Required work | Output the entries in full and verbatim, pictures omitted.

[Collection entries]
..............................

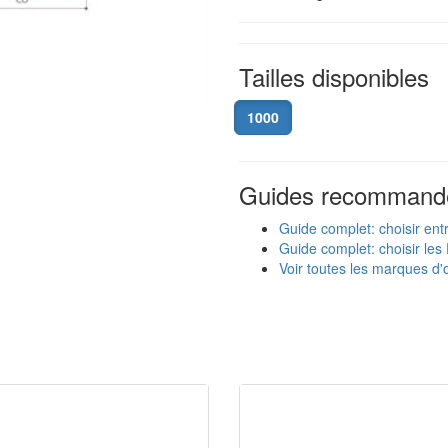
Tailles disponibles
1000
Guides recommand
Guide complet: choisir ent
Guide complet: choisir les 
Voir toutes les marques d'o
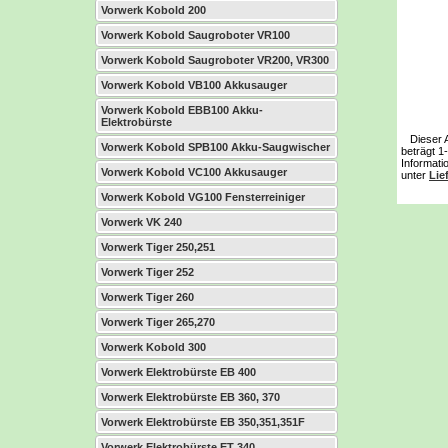
Vorwerk Kobold 200
Vorwerk Kobold Saugroboter VR100
Vorwerk Kobold Saugroboter VR200, VR300
Vorwerk Kobold VB100 Akkusauger
Vorwerk Kobold EBB100 Akku-
Elektrobürste
Dieser Art
Vorwerk Kobold SPB100 Akku-Saugwischer
beträgt 1
Informati
Vorwerk Kobold VC100 Akkusauger
unter
Lie
Vorwerk Kobold VG100 Fensterreiniger
Vorwerk VK 240
Vorwerk Tiger 250,251
Vorwerk Tiger 252
Vorwerk Tiger 260
Vorwerk Tiger 265,270
Vorwerk Kobold 300
Vorwerk Elektrobürste EB 400
Vorwerk Elektrobürste EB 360, 370
Vorwerk Elektrobürste EB 350,351,351F
Vorwerk Elektrobürste ET 340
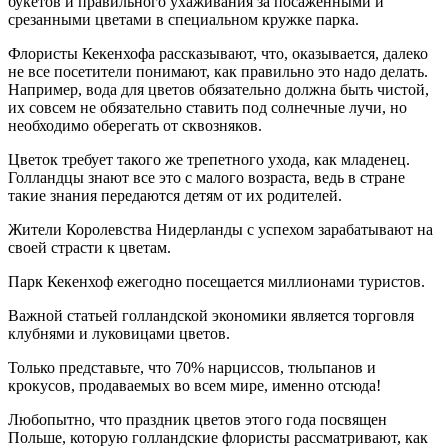
букетов и правильного ухаживания за посаженными и
срезанными цветами в специальном кружке парка.
Флористы Кекенхофа рассказывают, что, оказывается, далеко
не все посетители понимают, как правильно это надо делать.
Например, вода для цветов обязательно должна быть чистой,
их совсем не обязательно ставить под солнечные лучи, но
необходимо оберегать от сквозняков.
Цветок требует такого же трепетного ухода, как младенец.
Голландцы знают все это с малого возраста, ведь в стране
такие знания передаются детям от их родителей.
Жители Королевства Нидерланды с успехом зарабатывают на
своей страсти к цветам.
Парк Кекенхоф ежегодно посещается миллионами туристов.
Важной статьей голландской экономики является торговля
клубнями и луковицами цветов.
Только представьте, что 70% нарциссов, тюльпанов и
крокусов, продаваемых во всем мире, именно отсюда!
Любопытно, что праздник цветов этого года посвящен
Польше, которую голландские флористы рассматривают, как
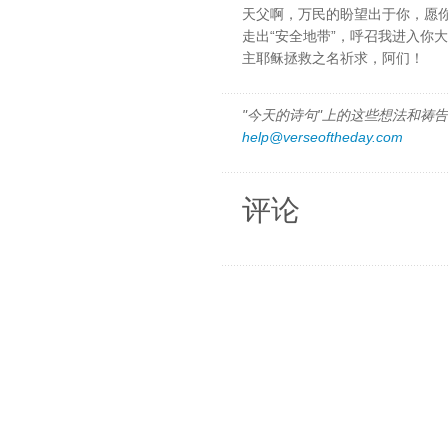
天父啊，万民的盼望出于你，愿
走出“安全地带”，呼召我进入你
主耶稣拯救之名祈求，阿们！
"今天的诗句"上的这些想法和祷告都
help@verseoftheday.com
评论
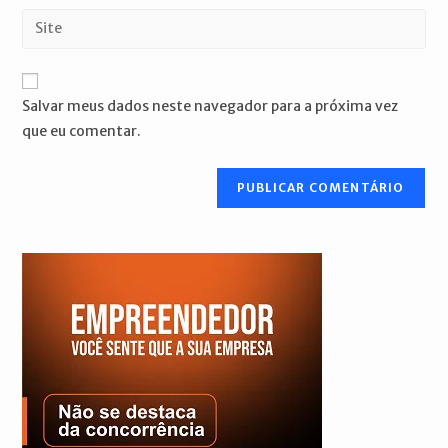
endereço
Digite
de
de
o
usuário
e-
URL
para
mail
do
comentar
Salvar meus dados neste navegador para a próxima vez
para
seu
que eu comentar.
comentar
site
(opcional)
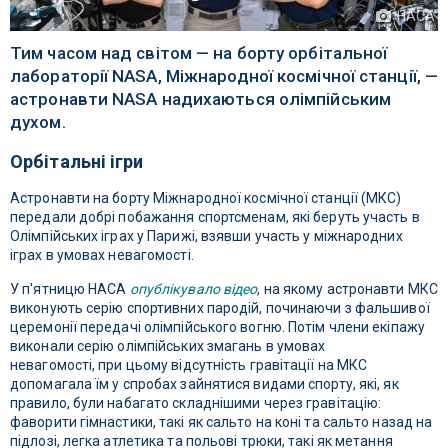
НАСА
Тим часом над світом — на борту орбітальної
лабораторії NASA, Міжнародної космічної станції, —
астронавти NASA надихаються олімпійським
духом.
Орбітальні ігри
Астронавти на борту Міжнародної космічної станції (МКС)
передали добрі побажання спортсменам, які беруть участь в
Олімпійських іграх у Парижі, взявши участь у міжнародних
іграх в умовах невагомості.
У п'ятницю НАСА
опублікувало відео
, на якому астронавти МКС
виконують серію спортивних пародій, починаючи з фальшивої
церемонії передачі олімпійського вогню. Потім члени екіпажу
виконали серію олімпійських змагань в умовах
невагомості, при цьому відсутність гравітації на МКС
допомагала їм у спробах зайнятися видами спорту, які, як
правило, були набагато складнішими через гравітацію:
фаворити гімнастики, такі як сальто на коні та сальто назад на
підлозі, легка атлетика та польові трюки, такі як метання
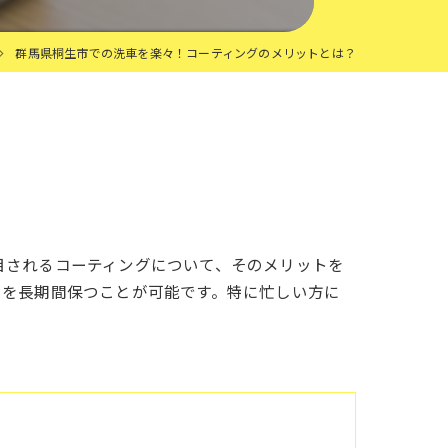
群馬県桐生市での洗車を楽々！コーティングのメリットとは？
目されるコーティングについて、そのメリットを
きを長期間保つことが可能です。特に忙しい方に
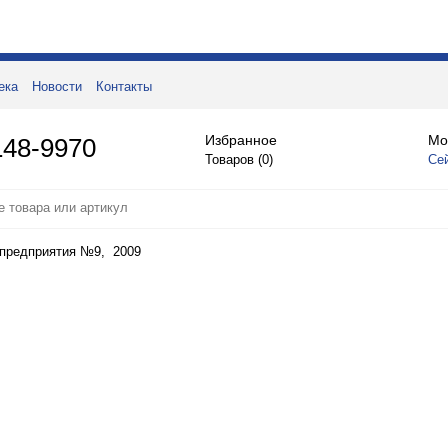
ека
Новости
Контакты
Избранное
Мо
148-9970
Товаров (
0
)
Се
предприятия №9, 2009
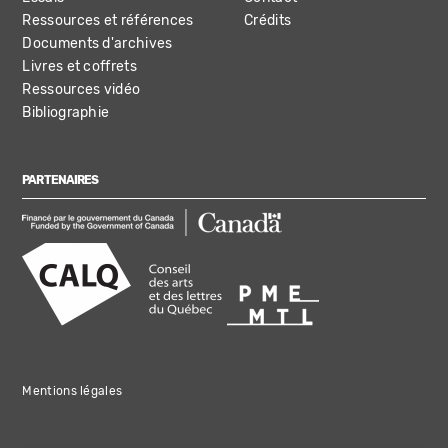
Ressources et références
Crédits
Documents d'archives
Livres et coffrets
Ressources vidéo
Bibliographie
PARTENAIRES
Mentions légales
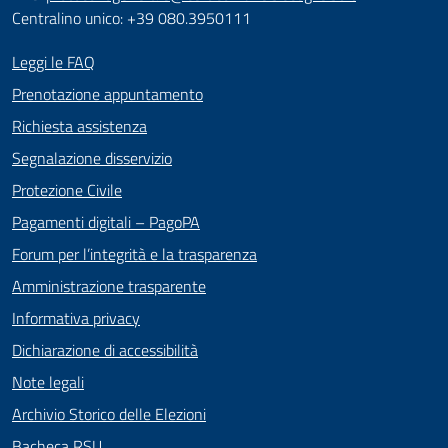
Centralino unico: +39 080.3950111
Leggi le FAQ
Prenotazione appuntamento
Richiesta assistenza
Segnalazione disservizio
Protezione Civile
Pagamenti digitali – PagoPA
Forum per l’integrità e la trasparenza
Amministrazione trasparente
Informativa privacy
Dichiarazione di accessibilità
Note legali
Archivio Storico delle Elezioni
Bacheca RSU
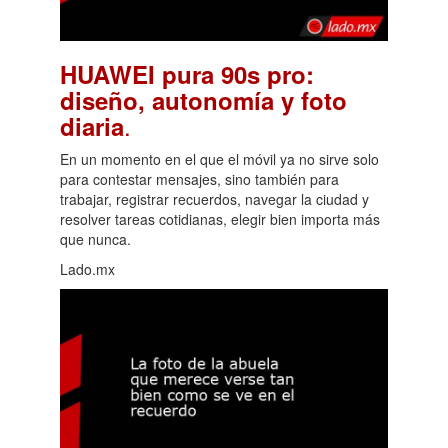
HUAWEI pura 90s pro:
diseño, autonomía y foto
.
diaria
En un momento en el que el móvil ya no sirve solo
para contestar mensajes, sino también para
trabajar, registrar recuerdos, navegar la ciudad y
resolver tareas cotidianas, elegir bien importa más
que nunca.
Lado.mx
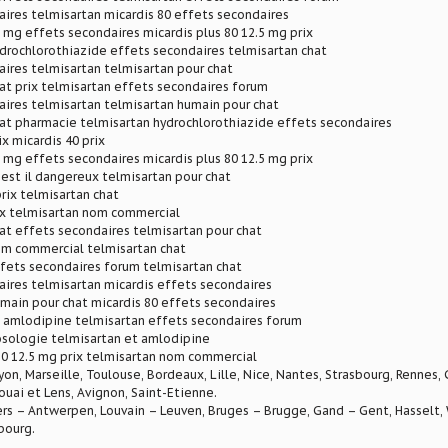
ires telmisartan micardis 80 effets secondaires
 mg effets secondaires micardis plus 80 12.5 mg prix
drochlorothiazide effets secondaires telmisartan chat
ires telmisartan telmisartan pour chat
at prix telmisartan effets secondaires forum
ires telmisartan telmisartan humain pour chat
at pharmacie telmisartan hydrochlorothiazide effets secondaires
x micardis 40 prix
 mg effets secondaires micardis plus 80 12.5 mg prix
 est il dangereux telmisartan pour chat
prix telmisartan chat
ix telmisartan nom commercial
at effets secondaires telmisartan pour chat
om commercial telmisartan chat
fets secondaires forum telmisartan chat
ires telmisartan micardis effets secondaires
main pour chat micardis 80 effets secondaires
t amlodipine telmisartan effets secondaires forum
osologie telmisartan et amlodipine
80 12.5 mg prix telmisartan nom commercial
Lyon, Marseille, Toulouse, Bordeaux, Lille, Nice, Nantes, Strasbourg, Rennes,
ouai et Lens, Avignon, Saint-Etienne.
rs – Antwerpen, Louvain – Leuven, Bruges – Brugge, Gand – Gent, Hasselt, W
bourg.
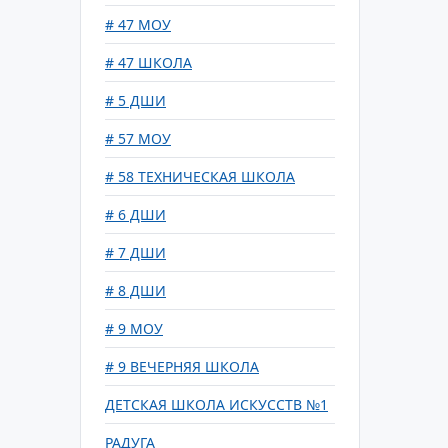
# 47 МОУ
# 47 ШКОЛА
# 5 ДШИ
# 57 МОУ
# 58 ТЕХНИЧЕСКАЯ ШКОЛА
# 6 ДШИ
# 7 ДШИ
# 8 ДШИ
# 9 МОУ
# 9 ВЕЧЕРНЯЯ ШКОЛА
ДЕТСКАЯ ШКОЛА ИСКУССТВ №1
РАДУГА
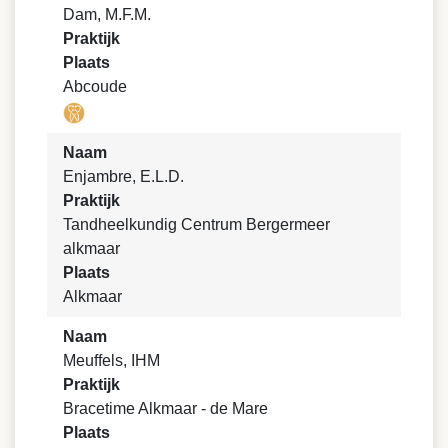
Dam, M.F.M.
Praktijk
Plaats
Abcoude
Naam
Enjambre, E.L.D.
Praktijk
Tandheelkundig Centrum Bergermeer
alkmaar
Plaats
Alkmaar
Naam
Meuffels, IHM
Praktijk
Bracetime Alkmaar - de Mare
Plaats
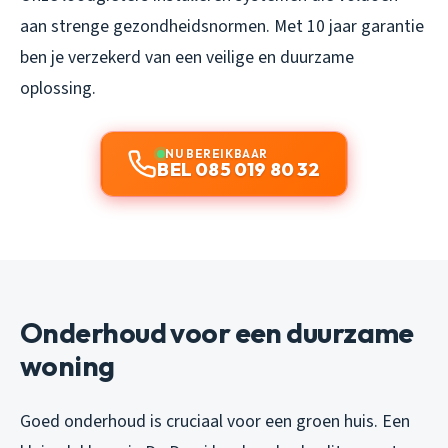
aan strenge gezondheidsnormen. Met 10 jaar garantie
ben je verzekerd van een veilige en duurzame
oplossing.
NU BEREIKBAAR
BEL 085 019 80 32
Onderhoud voor een duurzame
woning
Goed onderhoud is cruciaal voor een groen huis. Een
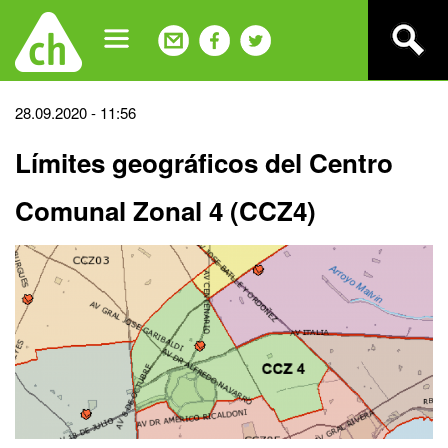
Jump
to
navigation
Back
28.09.2020 - 11:56
to
Límites geográficos del Centro
top
Comunal Zonal 4 (CCZ4)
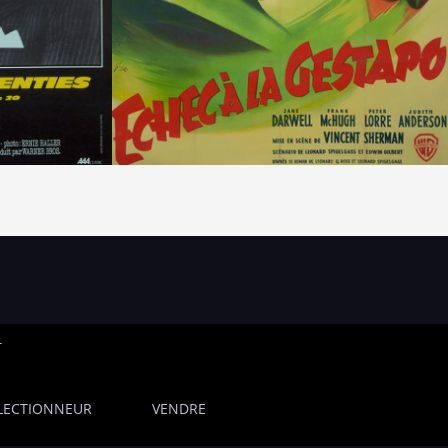
T
LECTIONNEUR
VENDRE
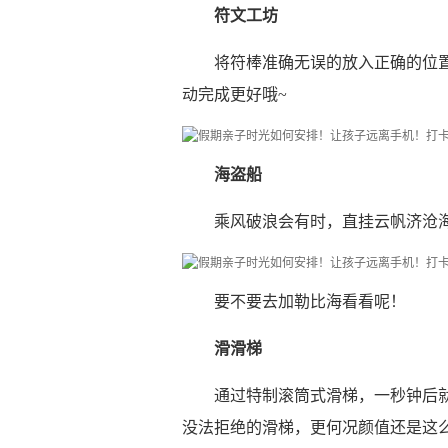
符文工坊
将符棒准确无误的放入正确的位
动完成更好哦~
海盗船
乘风破浪会有时，直挂云帆济沧
要不要去加勒比海看看呢！
滑滑梯
通过特制滚筒式滑梯，一秒钟后
没法拒绝的滑梯，更何况颜值还是这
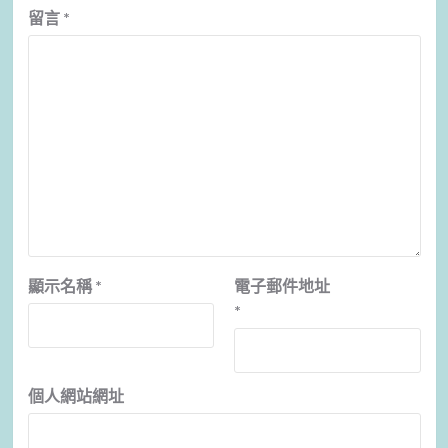
留言
*
顯示名稱
*
電子郵件地址
*
個人網站網址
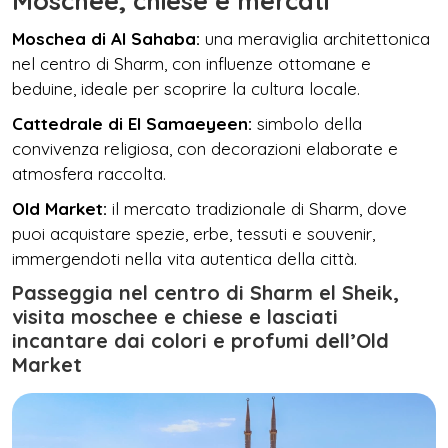
Moschee, chiese e mercati
Moschea di Al Sahaba:
una meraviglia architettonica
nel centro di Sharm, con influenze ottomane e
beduine, ideale per scoprire la cultura locale.
Cattedrale di El Samaeyeen:
simbolo della
convivenza religiosa, con decorazioni elaborate e
atmosfera raccolta.
Old Market:
il mercato tradizionale di Sharm, dove
puoi acquistare spezie, erbe, tessuti e souvenir,
immergendoti nella vita autentica della città.
Passeggia nel centro di Sharm el Sheik,
visita moschee e chiese e lasciati
incantare dai colori e profumi dell’Old
Market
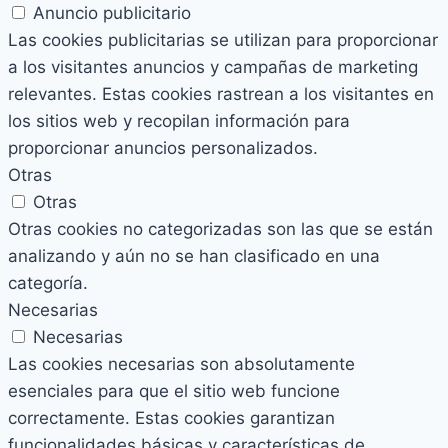
Anuncio publicitario
Las cookies publicitarias se utilizan para proporcionar
a los visitantes anuncios y campañas de marketing
relevantes. Estas cookies rastrean a los visitantes en
los sitios web y recopilan información para
proporcionar anuncios personalizados.
Otras
Otras
Otras cookies no categorizadas son las que se están
analizando y aún no se han clasificado en una
categoría.
Necesarias
Necesarias
Las cookies necesarias son absolutamente
esenciales para que el sitio web funcione
correctamente. Estas cookies garantizan
funcionalidades básicas y características de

..............................

Task answer |
Tailles disponibles
1000
Guides recommand
Guide complet: choisir ent
Guide complet: choisir les 
Voir toutes les marques d'o
Vorwerk Kobold 200
Vorwerk Kobold Saugroboter VR100
Vorwerk Kobold Saugroboter VR200, VR300
Vorwerk Kobold VB100 Akkusauger
Vorwerk Kobold EBB100 Akku-
Elektrobürste
Dieser Art
Vorwerk Kobold SPB100 Akku-Saugwischer
beträgt 1
Informati
Vorwerk Kobold VC100 Akkusauger
unter
Lie
Vorwerk Kobold VG100 Fensterreiniger
Vorwerk VK 240
Vorwerk Tiger 250,251
Vorwerk Tiger 252
Vorwerk Tiger 260
Vorwerk Tiger 265,270
Vorwerk Kobold 300
Vorwerk Elektrobürste EB 400
Vorwerk Elektrobürste EB 360, 370
Vorwerk Elektrobürste EB 350,351,351F
Vorwerk Elektrobürste ET 340
букетов и правильного ухаживания за посаженными и
срезанными цветами в специальном кружке парка.
Флористы Кекенхофа рассказывают, что, оказывается, далеко
не все посетители понимают, как правильно это надо делать.
Например, вода для цветов обязательно должна быть чистой,
их совсем не обязательно ставить под солнечные лучи, но
необходимо оберегать от сквозняков.
Цветок требует такого же трепетного ухода, как младенец.
Голландцы знают все это с малого возраста, ведь в стране
такие знания передаются детям от их родителей.
Жители Королевства Нидерланды с успехом зарабатывают на
своей страсти к цветам.
Парк Кекенхоф ежегодно посещается миллионами туристов.
Важной статьей голландской экономики является торговля
клубнями и луковицами цветов.
Только представьте, что 70% нарциссов, тюльпанов и
крокусов, продаваемых во всем мире, именно отсюда!
Любопытно, что праздник цветов этого года посвящен
Польше, которую голландские флористы рассматривают, как
天父啊，万民的盼望出于你，愿
走出“安全地带”，呼召我进入你
主耶稣拯救之名祈求，阿们！
"今天的诗句"上的这些想法和祷告都
help@verseoftheday.com
评论
endereço
Digite
de
de
o
usuário
e-
URL
para
mail
do
comentar
Salvar meus dados neste navegador para a próxima vez
para
seu
que eu comentar.
comentar
site
(opcional)
НАСА
Тим часом над світом — на борту орбітальної
лабораторії NASA, Міжнародної космічної станції, —
астронавти NASA надихаються олімпійським
духом.
Орбітальні ігри
Астронавти на борту Міжнародної космічної станції (МКС)
передали добрі побажання спортсменам, які беруть участь в
Олімпійських іграх у Парижі, взявши участь у міжнародних
іграх в умовах невагомості.
У п'ятницю НАСА
опублікувало відео
, на якому астронавти МКС
виконують серію спортивних пародій, починаючи з фальшивої
церемонії передачі олімпійського вогню. Потім члени екіпажу
виконали серію олімпійських змагань в умовах
невагомості, при цьому відсутність гравітації на МКС
допомагала їм у спробах зайнятися видами спорту, які, як
правило, були набагато складнішими через гравітацію:
фаворити гімнастики, такі як сальто на коні та сальто назад на
підлозі, легка атлетика та польові трюки, такі як метання
群馬県桐生市での洗車を楽々！コーティングのメリットとは？
目されるコーティングについて、そのメリットを
きを長期間保つことが可能です。特に忙しい方に
ека
Новости
Контакты
Избранное
Мо
148-9970
Товаров (
0
)
Се
предприятия №9, 2009
Ressources et références
Crédits
Documents d'archives
Livres et coffrets
Ressources vidéo
Bibliographie
PARTENAIRES
Mentions légales
Centralino unico: +39 080.3950111
Leggi le FAQ
Prenotazione appuntamento
Richiesta assistenza
Segnalazione disservizio
Protezione Civile
Pagamenti digitali – PagoPA
Forum per l’integrità e la trasparenza
Amministrazione trasparente
Informativa privacy
Dichiarazione di accessibilità
Note legali
Archivio Storico delle Elezioni
Bacheca RSU
HUAWEI pura 90s pro:
diseño, autonomía y foto
.
diaria
En un momento en el que el móvil ya no sirve solo
para contestar mensajes, sino también para
trabajar, registrar recuerdos, navegar la ciudad y
resolver tareas cotidianas, elegir bien importa más
que nunca.
Lado.mx
ires telmisartan micardis 80 effets secondaires
 mg effets secondaires micardis plus 80 12.5 mg prix
drochlorothiazide effets secondaires telmisartan chat
ires telmisartan telmisartan pour chat
at prix telmisartan effets secondaires forum
ires telmisartan telmisartan humain pour chat
at pharmacie telmisartan hydrochlorothiazide effets secondaires
x micardis 40 prix
 mg effets secondaires micardis plus 80 12.5 mg prix
 est il dangereux telmisartan pour chat
prix telmisartan chat
ix telmisartan nom commercial
at effets secondaires telmisartan pour chat
om commercial telmisartan chat
fets secondaires forum telmisartan chat
ires telmisartan micardis effets secondaires
main pour chat micardis 80 effets secondaires
t amlodipine telmisartan effets secondaires forum
osologie telmisartan et amlodipine
80 12.5 mg prix telmisartan nom commercial
Lyon, Marseille, Toulouse, Bordeaux, Lille, Nice, Nantes, Strasbourg, Rennes,
ouai et Lens, Avignon, Saint-Etienne.
rs – Antwerpen, Louvain – Leuven, Bruges – Brugge, Gand – Gent, Hasselt, W
bourg.
# 47 МОУ
# 47 ШКОЛА
# 5 ДШИ
# 57 МОУ
# 58 ТЕХНИЧЕСКАЯ ШКОЛА
# 6 ДШИ
# 7 ДШИ
# 8 ДШИ
# 9 МОУ
# 9 ВЕЧЕРНЯЯ ШКОЛА
ДЕТСКАЯ ШКОЛА ИСКУССТВ №1
РАДУГА
Dam, M.F.M.
Praktijk
Plaats
Abcoude
Naam
Enjambre, E.L.D.
Praktijk
Tandheelkundig Centrum Bergermeer
alkmaar
Plaats
Alkmaar
Naam
Meuffels, IHM
Praktijk
Bracetime Alkmaar - de Mare
Plaats
aan strenge gezondheidsnormen. Met 10 jaar garantie
ben je verzekerd van een veilige en duurzame
oplossing.
NU BEREIKBAAR
BEL 085 019 80 32
Onderhoud voor een duurzame
woning
Goed onderhoud is cruciaal voor een groen huis. Een
Jump
to
navigation
Back
28.09.2020 - 11:56
to
Límites geográficos del Centro
top
Comunal Zonal 4 (CCZ4)
T
LECTIONNEUR
VENDRE
符文工坊
将符棒准确无误的放入正确的位
动完成更好哦~
海盗船
乘风破浪会有时，直挂云帆济沧
要不要去加勒比海看看呢！
滑滑梯
通过特制滚筒式滑梯，一秒钟后
没法拒绝的滑梯，更何况颜值还是这
留言
*
顯示名稱
*
電子郵件地址
*
個人網站網址
Moschee, chiese e mercati
Moschea di Al Sahaba:
una meraviglia architettonica
nel centro di Sharm, con influenze ottomane e
beduine, ideale per scoprire la cultura locale.
Cattedrale di El Samaeyeen:
simbolo della
convivenza religiosa, con decorazioni elaborate e
atmosfera raccolta.
Old Market:
il mercato tradizionale di Sharm, dove
puoi acquistare spezie, erbe, tessuti e souvenir,
immergendoti nella vita autentica della città.
Passeggia nel centro di Sharm el Sheik,
visita moschee e chiese e lasciati
incantare dai colori e profumi dell’Old
Market
Anuncio publicitario
Las cookies publicitarias se utilizan para proporcionar
a los visitantes anuncios y campañas de marketing
relevantes. Estas cookies rastrean a los visitantes en
los sitios web y recopilan información para
proporcionar anuncios personalizados.
Otras
Otras
Otras cookies no categorizadas son las que se están
analizando y aún no se han clasificado en una
categoría.
Necesarias
Necesarias
Las cookies necesarias son absolutamente
esenciales para que el sitio web funcione
correctamente. Estas cookies garantizan
funcionalidades básicas y características de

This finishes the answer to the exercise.